Choisir l’association à soutenir
Il est essentiel de choisir une association ou une fondation qui correspond à vos valeurs et centres d'intérêt, qu'il s'agisse de la recherche médicale, de la protection des enfants ou de la lutte contre la pauvreté. Ce choix personnel aide également vos héritiers à comprendre la portée de votre geste.
Vérifier l’agrément de l’association
Toutes les associations ne peuvent pas recevoir un legs. Seules celles reconnues d’utilité publique, cultuelles, ou ayant un but d’assistance et de recherche scientifique peuvent le faire. Assurez-vous que l’association est habilitée, notamment avec l'aide de votre notaire qui dispose d'un annuaire des organismes agréés.

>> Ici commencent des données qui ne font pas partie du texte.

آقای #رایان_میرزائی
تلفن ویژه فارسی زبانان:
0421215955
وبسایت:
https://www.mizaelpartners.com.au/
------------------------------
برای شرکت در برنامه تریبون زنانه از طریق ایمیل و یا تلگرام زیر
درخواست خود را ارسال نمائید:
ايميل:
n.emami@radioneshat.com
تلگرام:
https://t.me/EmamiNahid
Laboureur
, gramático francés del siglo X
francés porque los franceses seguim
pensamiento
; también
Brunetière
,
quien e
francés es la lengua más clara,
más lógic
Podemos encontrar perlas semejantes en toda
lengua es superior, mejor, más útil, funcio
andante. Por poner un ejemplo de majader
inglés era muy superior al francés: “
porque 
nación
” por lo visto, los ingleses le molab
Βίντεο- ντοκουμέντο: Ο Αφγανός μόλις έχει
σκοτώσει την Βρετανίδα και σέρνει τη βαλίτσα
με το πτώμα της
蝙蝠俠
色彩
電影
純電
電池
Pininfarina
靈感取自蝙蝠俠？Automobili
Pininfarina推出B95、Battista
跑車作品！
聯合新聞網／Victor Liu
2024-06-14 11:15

Préparer un testament conforme
La rédaction d'un testament est primordiale pour formaliser votre legs. Il doit être écrit à la main, daté et signé, en précisant le nom exact de l'association. Vous pouvez aussi opter pour un testament authentique rédigé par un notaire. Il est conseillé de l’enregistrer afin d’assurer sa validité.

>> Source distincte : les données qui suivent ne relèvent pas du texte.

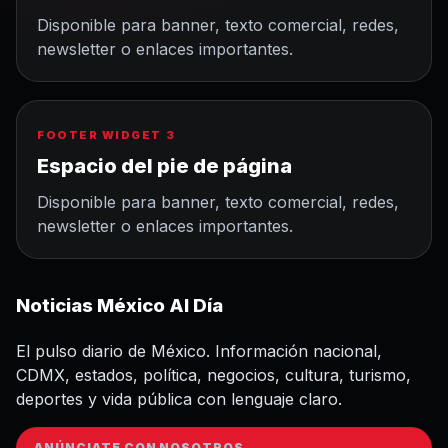
Disponible para banner, texto comercial, redes,
newsletter o enlaces importantes.
FOOTER WIDGET 3
Espacio del pie de página
Disponible para banner, texto comercial, redes,
newsletter o enlaces importantes.
Noticias México Al Día
El pulso diario de México. Información nacional,
CDMX, estados, política, negocios, cultura, turismo,
deportes y vida pública con lenguaje claro.
ANÚNCIATE CON NOSOTROS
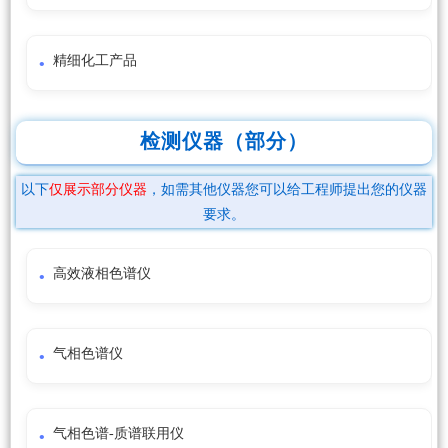
精细化工产品
检测仪器（部分）
以下
仅展示部分仪器
，如需其他仪器您可以给工程师提出您的仪器
要求。
高效液相色谱仪
气相色谱仪
气相色谱-质谱联用仪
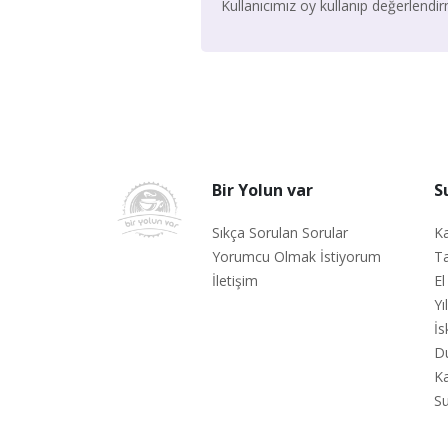
Kullanıcımız oy kullanıp değerlend
Bir Yolun var
S
Sıkça Sorulan Sorular
Ka
Yorumcu Olmak İstiyorum
Ta
İletişim
El
Yı
İs
D
Ka
Su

Legs sous conditions : attention aux conséquences
Il est possible d'imposer une condition au legs, comme l’entretien d’un animal ou d’un bien. Cependant, vérifiez que l'association est en mesure de respecter cette condition, sinon elle pourrait refuser le legs. Cela peut se produire notamment lorsque la charge imposée est jugée trop lourde.
Optimisation des droits de succession
Léguer à une association peut permettre de transmettre davantage à des proches en réduisant les droits de succession. Si l'association est léguée comme légataire universelle, elle peut ensuite transmettre des sommes à des personnes désignées, ce qui est plus avantageux sur le plan fiscal.
Limiter la multiplication des legs
Pour éviter des frais administratifs trop élevés, concentrez vos donations sur une ou deux associations plutôt que de les disperser. Cela garantit que vos souhaits seront mieux respectés et que l’essentiel de votre legs sera utilisé à bon escient.
Considérations sur les héritiers
Si vous avez des enfants ou un conjoint, sachez que vous ne pouvez pas léguer la totalité de votre patrimoine à une association, car ils sont héritiers réservataires. Le partage de votre patrimoine doit donc respecter certaines règles légales.
Ce que vous pouvez léguer
Vous pouvez transférer une variété de biens à une association : argent, objets de valeur, biens immobiliers, voitures, etc. Les associations ont souvent recours à la vente des biens reçus, et la nue-propriété d’un logement avec usufruit réservé à votre conjoint est également une option viable.